▶ EXERCISE REQUIREMENTS:
Could you restate, exactly and with nothing added, the lines from the start of the data through the line that holds "5.2 COCOMO and Ada COCOMO Scaling Approaches", leaving the pictures out?

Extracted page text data
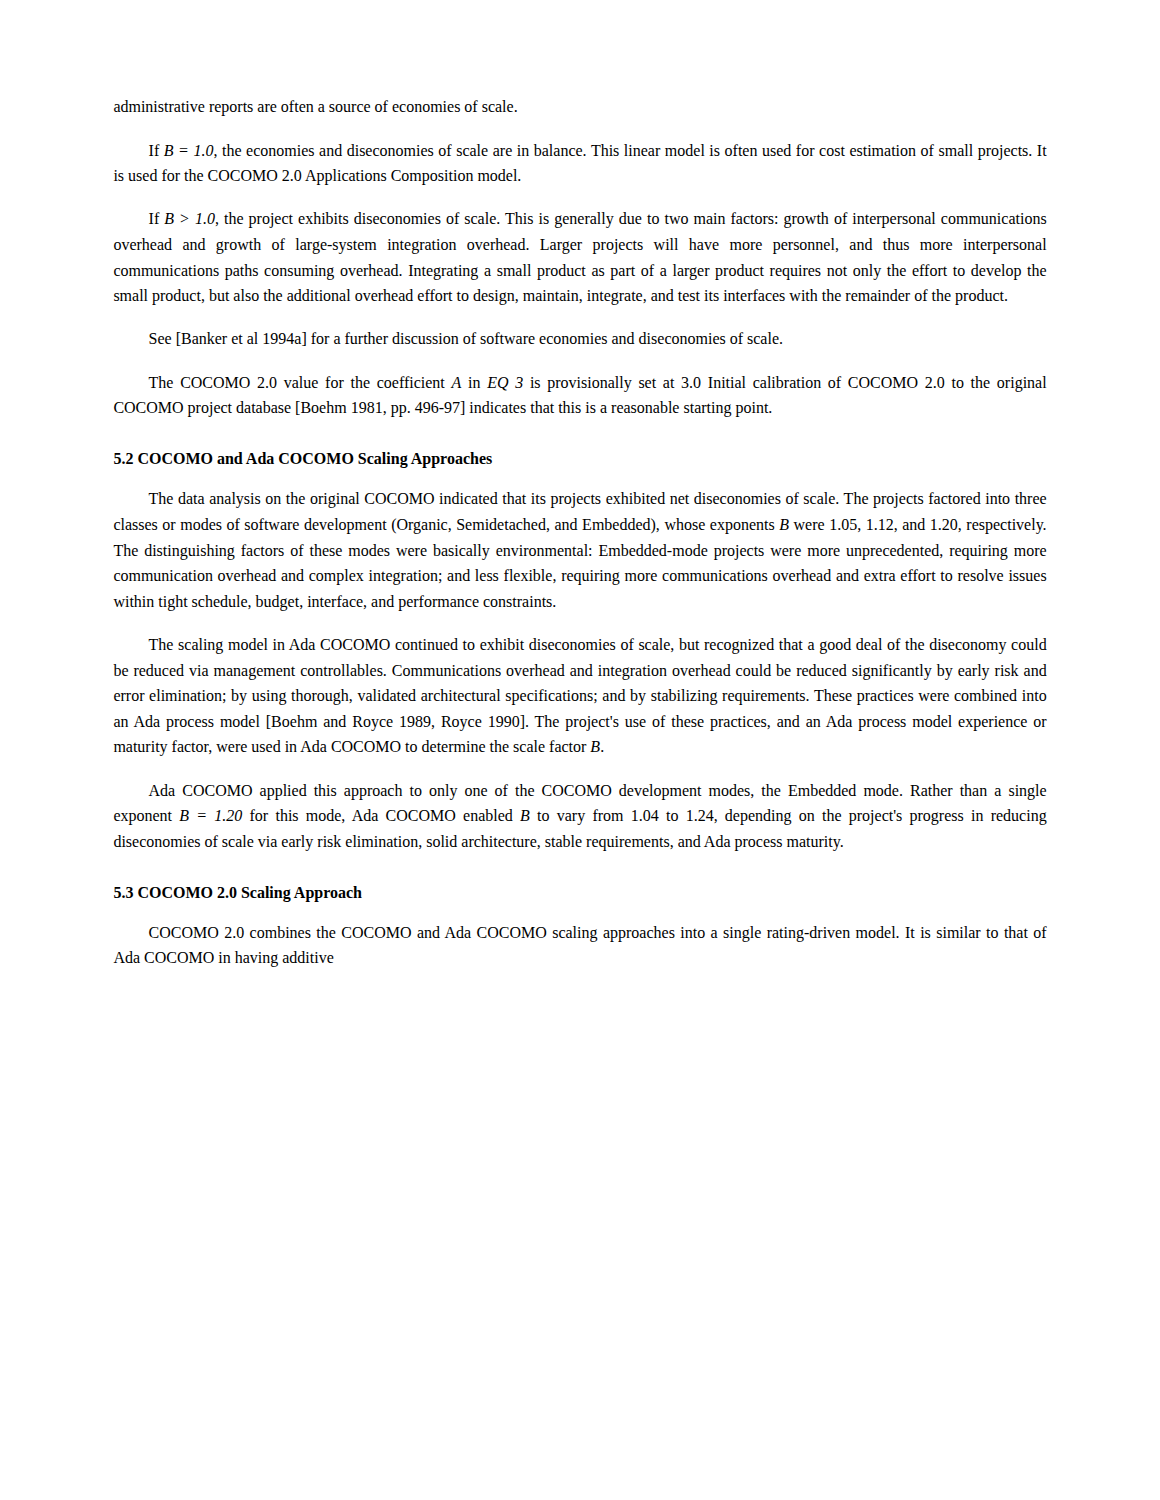administrative reports are often a source of economies of scale.
If B = 1.0, the economies and diseconomies of scale are in balance. This linear model is often used for cost estimation of small projects. It is used for the COCOMO 2.0 Applications Composition model.
If B > 1.0, the project exhibits diseconomies of scale. This is generally due to two main factors: growth of interpersonal communications overhead and growth of large-system integration overhead. Larger projects will have more personnel, and thus more interpersonal communications paths consuming overhead. Integrating a small product as part of a larger product requires not only the effort to develop the small product, but also the additional overhead effort to design, maintain, integrate, and test its interfaces with the remainder of the product.
See [Banker et al 1994a] for a further discussion of software economies and diseconomies of scale.
The COCOMO 2.0 value for the coefficient A in EQ 3 is provisionally set at 3.0 Initial calibration of COCOMO 2.0 to the original COCOMO project database [Boehm 1981, pp. 496-97] indicates that this is a reasonable starting point.
5.2 COCOMO and Ada COCOMO Scaling Approaches
The data analysis on the original COCOMO indicated that its projects exhibited net diseconomies of scale. The projects factored into three classes or modes of software development (Organic, Semidetached, and Embedded), whose exponents B were 1.05, 1.12, and 1.20, respectively. The distinguishing factors of these modes were basically environmental: Embedded-mode projects were more unprecedented, requiring more communication overhead and complex integration; and less flexible, requiring more communications overhead and extra effort to resolve issues within tight schedule, budget, interface, and performance constraints.
The scaling model in Ada COCOMO continued to exhibit diseconomies of scale, but recognized that a good deal of the diseconomy could be reduced via management controllables. Communications overhead and integration overhead could be reduced significantly by early risk and error elimination; by using thorough, validated architectural specifications; and by stabilizing requirements. These practices were combined into an Ada process model [Boehm and Royce 1989, Royce 1990]. The project's use of these practices, and an Ada process model experience or maturity factor, were used in Ada COCOMO to determine the scale factor B.
Ada COCOMO applied this approach to only one of the COCOMO development modes, the Embedded mode. Rather than a single exponent B = 1.20 for this mode, Ada COCOMO enabled B to vary from 1.04 to 1.24, depending on the project's progress in reducing diseconomies of scale via early risk elimination, solid architecture, stable requirements, and Ada process maturity.
5.3 COCOMO 2.0 Scaling Approach
COCOMO 2.0 combines the COCOMO and Ada COCOMO scaling approaches into a single rating-driven model. It is similar to that of Ada COCOMO in having additive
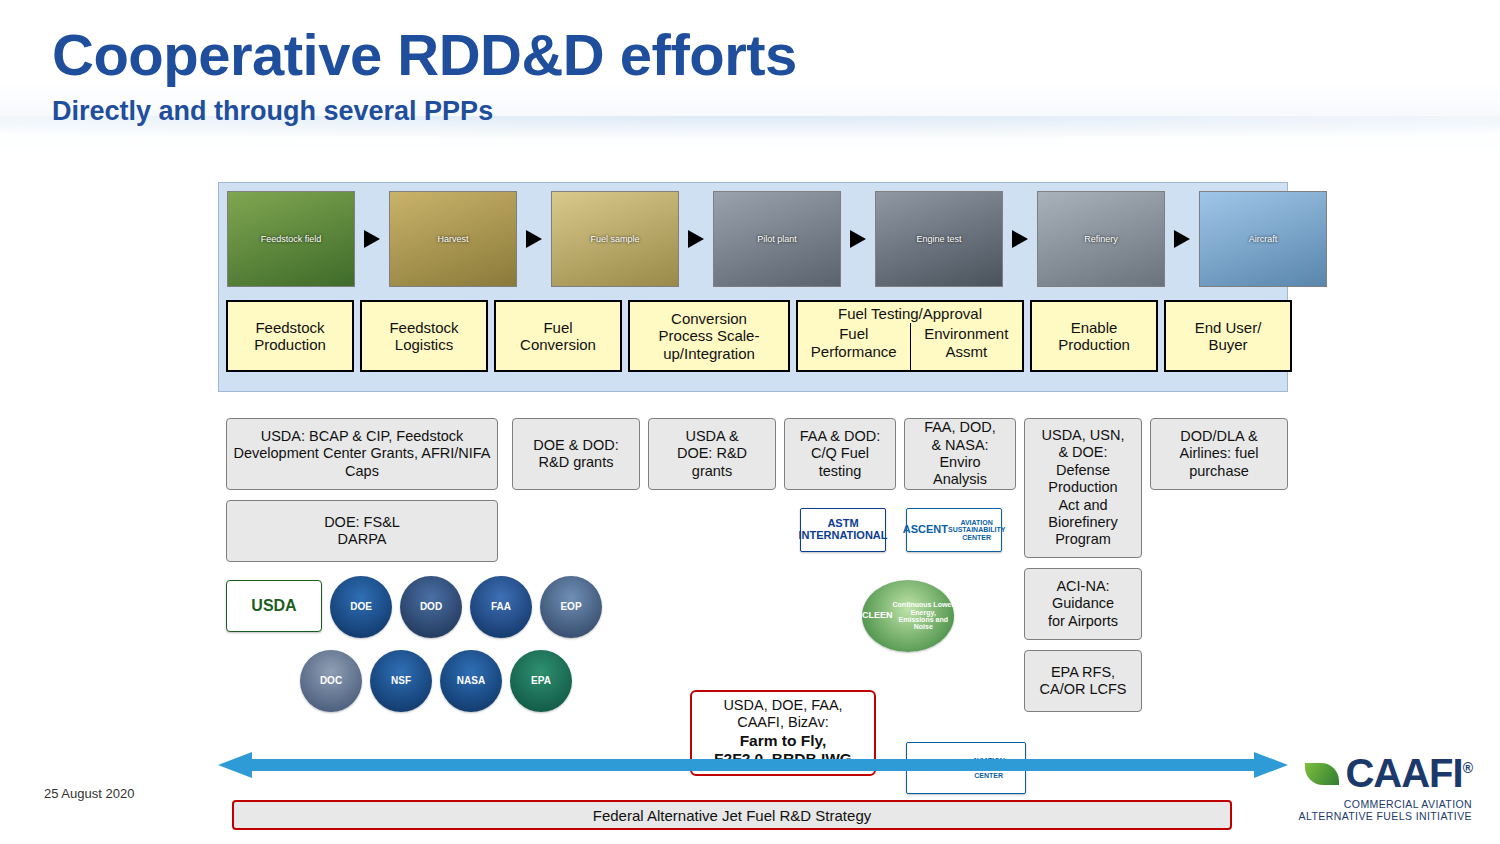Cooperative RDD&D efforts
Directly and through several PPPs
Feedstock field
Harvest
Fuel sample
Pilot plant
Engine test
Refinery
Aircraft
Feedstock
Production
Feedstock
Logistics
Fuel
Conversion
Conversion
Process Scale-
up/Integration
Fuel Testing/Approval
Fuel
Performance
Environment
Assmt
Enable
Production
End User/
Buyer
USDA: BCAP & CIP, Feedstock Development Center Grants, AFRI/NIFA Caps
DOE: FS&L
DARPA
DOE & DOD:
R&D grants
USDA &
DOE: R&D
grants
FAA & DOD:
C/Q Fuel
testing
FAA, DOD,
& NASA:
Enviro
Analysis
USDA, USN,
& DOE:
Defense
Production
Act and
Biorefinery
Program
DOD/DLA &
Airlines: fuel
purchase
ACI-NA:
Guidance
for Airports
EPA RFS,
CA/OR LCFS
ASTM
INTERNATIONAL
ASCENT
AVIATION SUSTAINABILITY CENTER
CLEEN
Continuous Lower Energy, Emissions and Noise
ASCENT
AVIATION SUSTAINABILITY CENTER
USDA
DOE
DOD
FAA
EOP
DOC
NSF
NASA
EPA
USDA, DOE, FAA,
CAAFI, BizAv:
Farm to Fly,
F2F2.0, BRDB IWG
Federal Alternative Jet Fuel R&D Strategy
25 August 2020
CAAFI®
Commercial Aviation
Alternative Fuels Initiative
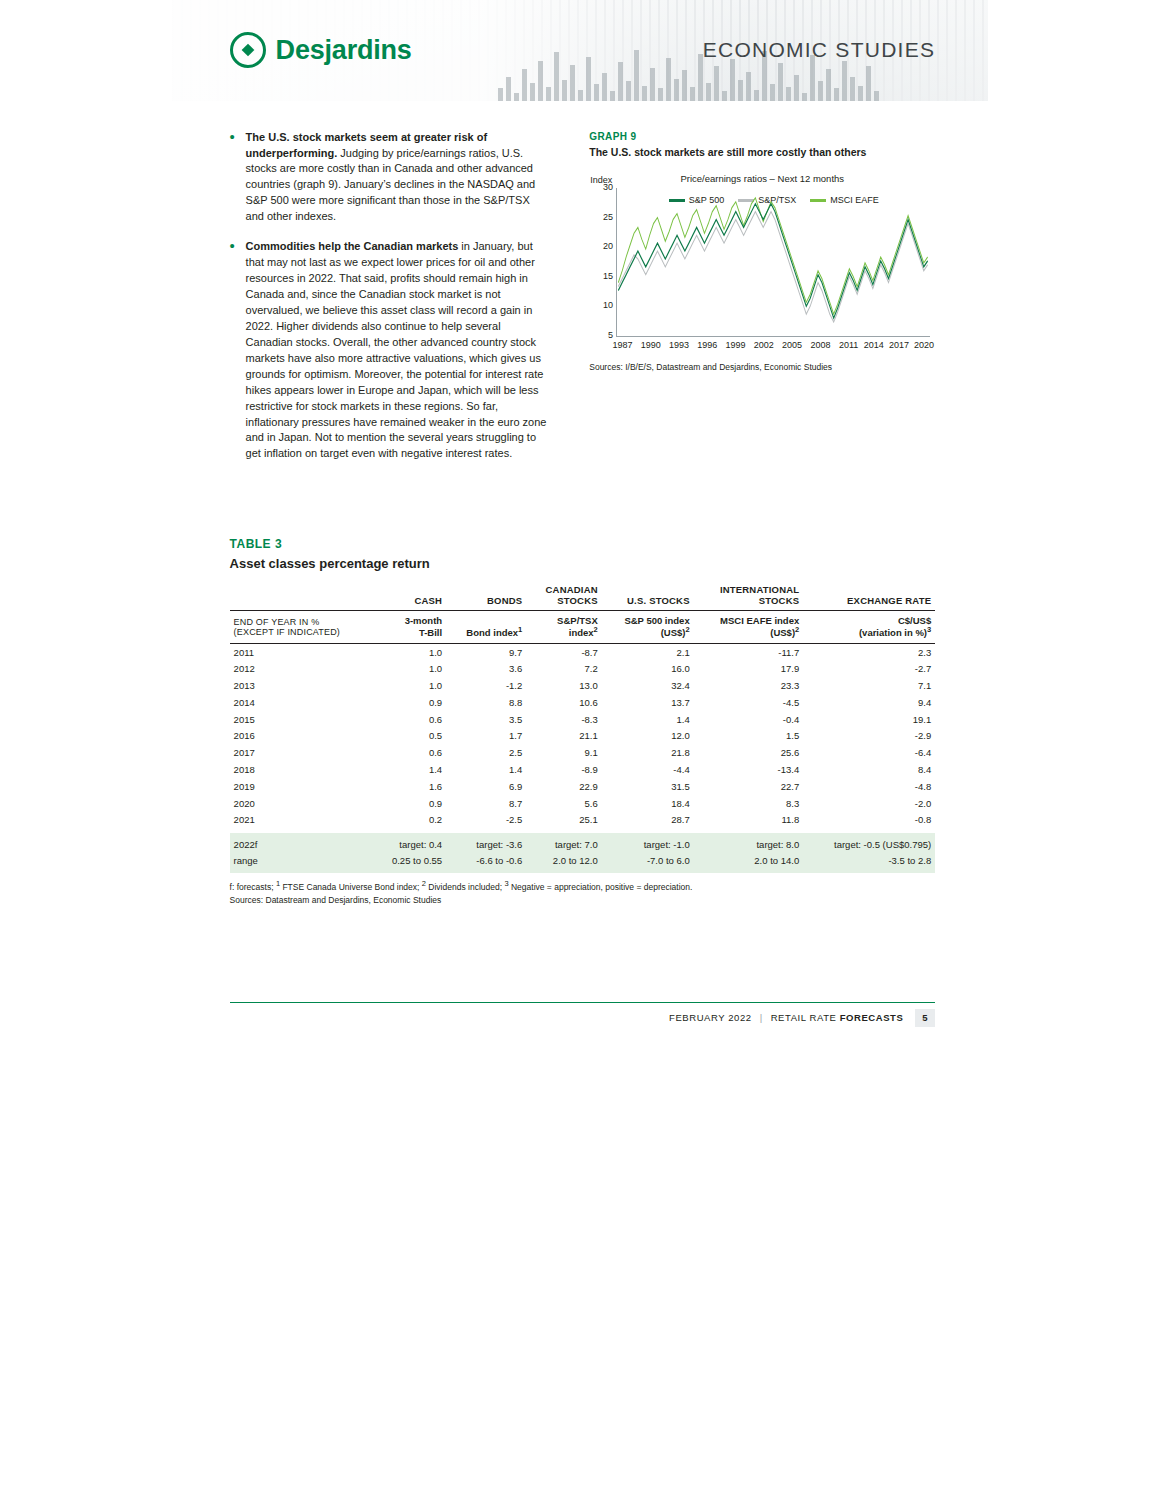Desjardins
ECONOMIC STUDIES
The U.S. stock markets seem at greater risk of underperforming. Judging by price/earnings ratios, U.S. stocks are more costly than in Canada and other advanced countries (graph 9). January’s declines in the NASDAQ and S&P 500 were more significant than those in the S&P/TSX and other indexes.
Commodities help the Canadian markets in January, but that may not last as we expect lower prices for oil and other resources in 2022. That said, profits should remain high in Canada and, since the Canadian stock market is not overvalued, we believe this asset class will record a gain in 2022. Higher dividends also continue to help several Canadian stocks. Overall, the other advanced country stock markets have also more attractive valuations, which gives us grounds for optimism. Moreover, the potential for interest rate hikes appears lower in Europe and Japan, which will be less restrictive for stock markets in these regions. So far, inflationary pressures have remained weaker in the euro zone and in Japan. Not to mention the several years struggling to get inflation on target even with negative interest rates.
GRAPH 9
The U.S. stock markets are still more costly than others
Price/earnings ratios – Next 12 months
Index
30 25 20 15 10 5
S&P 500
S&P/TSX
MSCI EAFE
1987 1990 1993 1996 1999 2002 2005 2008 2011 2014 2017 2020
Sources: I/B/E/S, Datastream and Desjardins, Economic Studies
TABLE 3
Asset classes percentage return
| | CASH | BONDS | CANADIAN STOCKS | U.S. STOCKS | INTERNATIONAL STOCKS | EXCHANGE RATE |
| --- | --- | --- | --- | --- | --- | --- |
| END OF YEAR IN % (EXCEPT IF INDICATED) | 3-month T-Bill | Bond index 1 | S&P/TSX index 2 | S&P 500 index (US$) 2 | MSCI EAFE index (US$) 2 | C$/US$ (variation in %) 3 |
| 2011 | 1.0 | 9.7 | -8.7 | 2.1 | -11.7 | 2.3 |
| 2012 | 1.0 | 3.6 | 7.2 | 16.0 | 17.9 | -2.7 |
| 2013 | 1.0 | -1.2 | 13.0 | 32.4 | 23.3 | 7.1 |
| 2014 | 0.9 | 8.8 | 10.6 | 13.7 | -4.5 | 9.4 |
| 2015 | 0.6 | 3.5 | -8.3 | 1.4 | -0.4 | 19.1 |
| 2016 | 0.5 | 1.7 | 21.1 | 12.0 | 1.5 | -2.9 |
| 2017 | 0.6 | 2.5 | 9.1 | 21.8 | 25.6 | -6.4 |
| 2018 | 1.4 | 1.4 | -8.9 | -4.4 | -13.4 | 8.4 |
| 2019 | 1.6 | 6.9 | 22.9 | 31.5 | 22.7 | -4.8 |
| 2020 | 0.9 | 8.7 | 5.6 | 18.4 | 8.3 | -2.0 |
| 2021 | 0.2 | -2.5 | 25.1 | 28.7 | 11.8 | -0.8 |
| 2022f | target: 0.4 | target: -3.6 | target: 7.0 | target: -1.0 | target: 8.0 | target: -0.5 (US$0.795) |
| range | 0.25 to 0.55 | -6.6 to -0.6 | 2.0 to 12.0 | -7.0 to 6.0 | 2.0 to 14.0 | -3.5 to 2.8 |
f: forecasts; 1 FTSE Canada Universe Bond index; 2 Dividends included; 3 Negative = appreciation, positive = depreciation.
Sources: Datastream and Desjardins, Economic Studies
FEBRUARY 2022 | RETAIL RATE FORECASTS 5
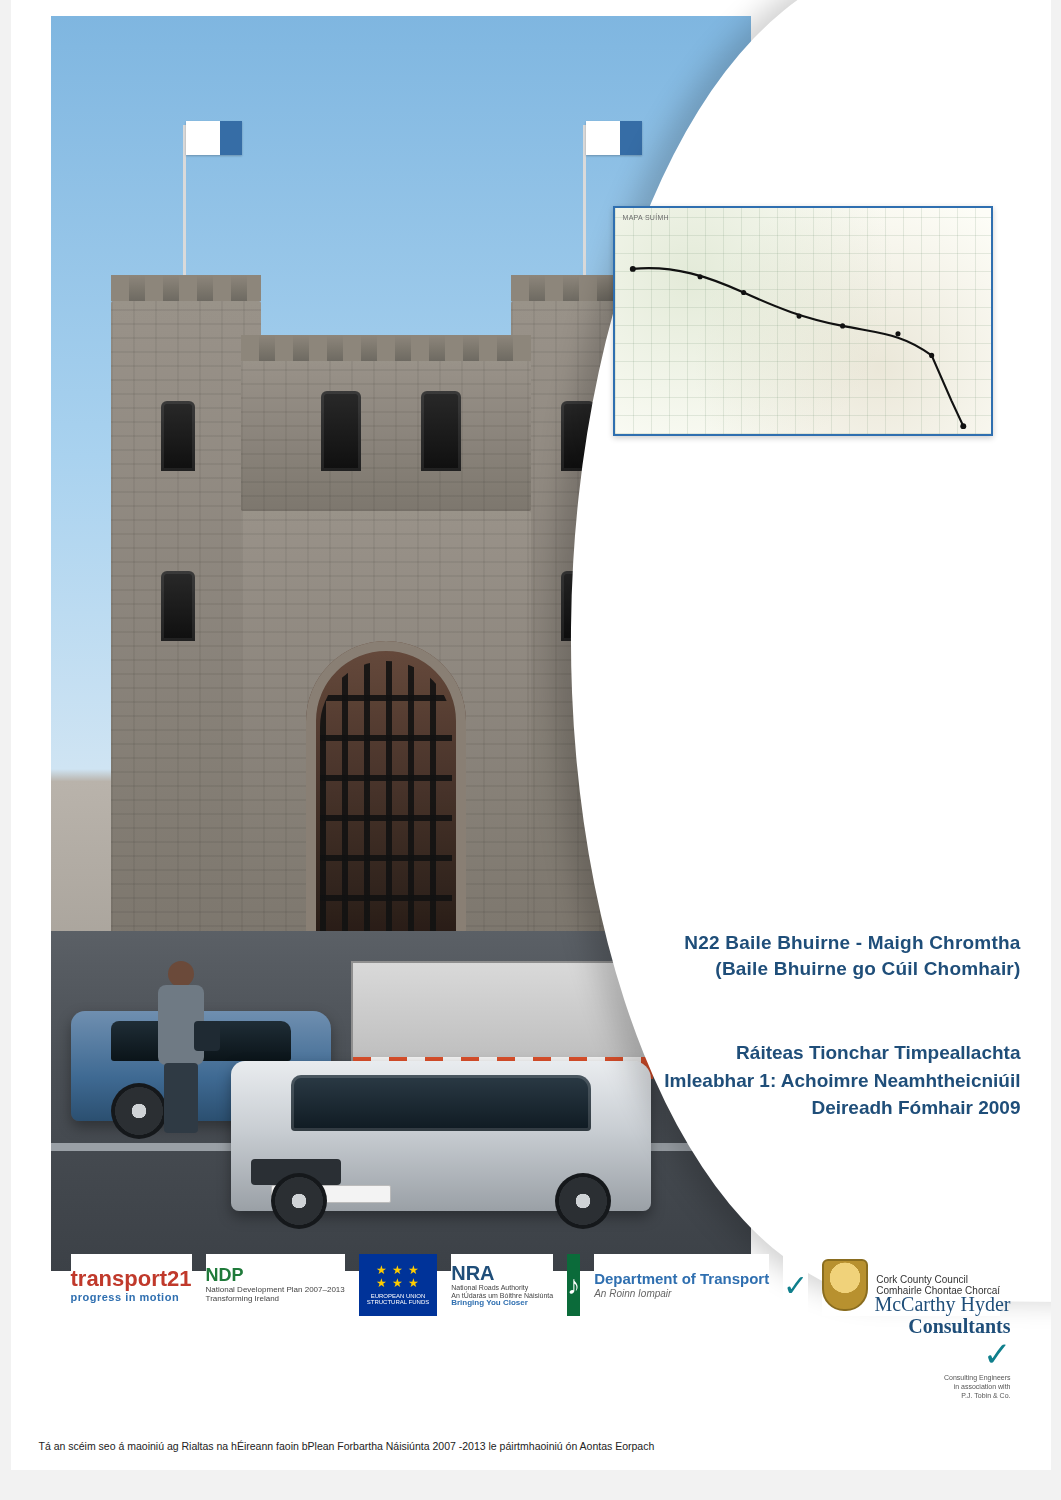Geata caisleáin le dhá thúr agus bratacha, agus carranna ag gluaiseacht tríd an mbealach isteach.
MAPA SUÍMH
N22 Baile Bhuirne - Maigh Chromtha
(Baile Bhuirne go Cúil Chomhair)
Ráiteas Tionchar Timpeallachta
Imleabhar 1: Achoimre Neamhtheicniúil
Deireadh Fómhair 2009
transport21progress in motion
NDPNational Development Plan 2007–2013
Transforming Ireland
★ ★ ★
★ ★ ★EUROPEAN UNION
STRUCTURAL FUNDS
NRANational Roads Authority
An tÚdarás um Bóithre Náisiúnta Bringing You Closer
♪
Department of TransportAn Roinn Iompair
✓
Cork County Council
Comhairle Chontae Chorcaí
McCarthy HyderConsultants ✓
Consulting Engineers
in association with
P.J. Tobin & Co.
Tá an scéim seo á maoiniú ag Rialtas na hÉireann faoin bPlean Forbartha Náisiúnta 2007 -2013 le páirtmhaoiniú ón Aontas Eorpach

▶ ANSWER:
administrative reports are often a source of economies of scale.
If B = 1.0, the economies and diseconomies of scale are in balance. This linear model is often used for cost estimation of small projects. It is used for the COCOMO 2.0 Applications Composition model.
If B > 1.0, the project exhibits diseconomies of scale. This is generally due to two main factors: growth of interpersonal communications overhead and growth of large-system integration overhead. Larger projects will have more personnel, and thus more interpersonal communications paths consuming overhead. Integrating a small product as part of a larger product requires not only the effort to develop the small product, but also the additional overhead effort to design, maintain, integrate, and test its interfaces with the remainder of the product.
See [Banker et al 1994a] for a further discussion of software economies and diseconomies of scale.
The COCOMO 2.0 value for the coefficient A in EQ 3 is provisionally set at 3.0 Initial calibration of COCOMO 2.0 to the original COCOMO project database [Boehm 1981, pp. 496-97] indicates that this is a reasonable starting point.
5.2 COCOMO and Ada COCOMO Scaling Approaches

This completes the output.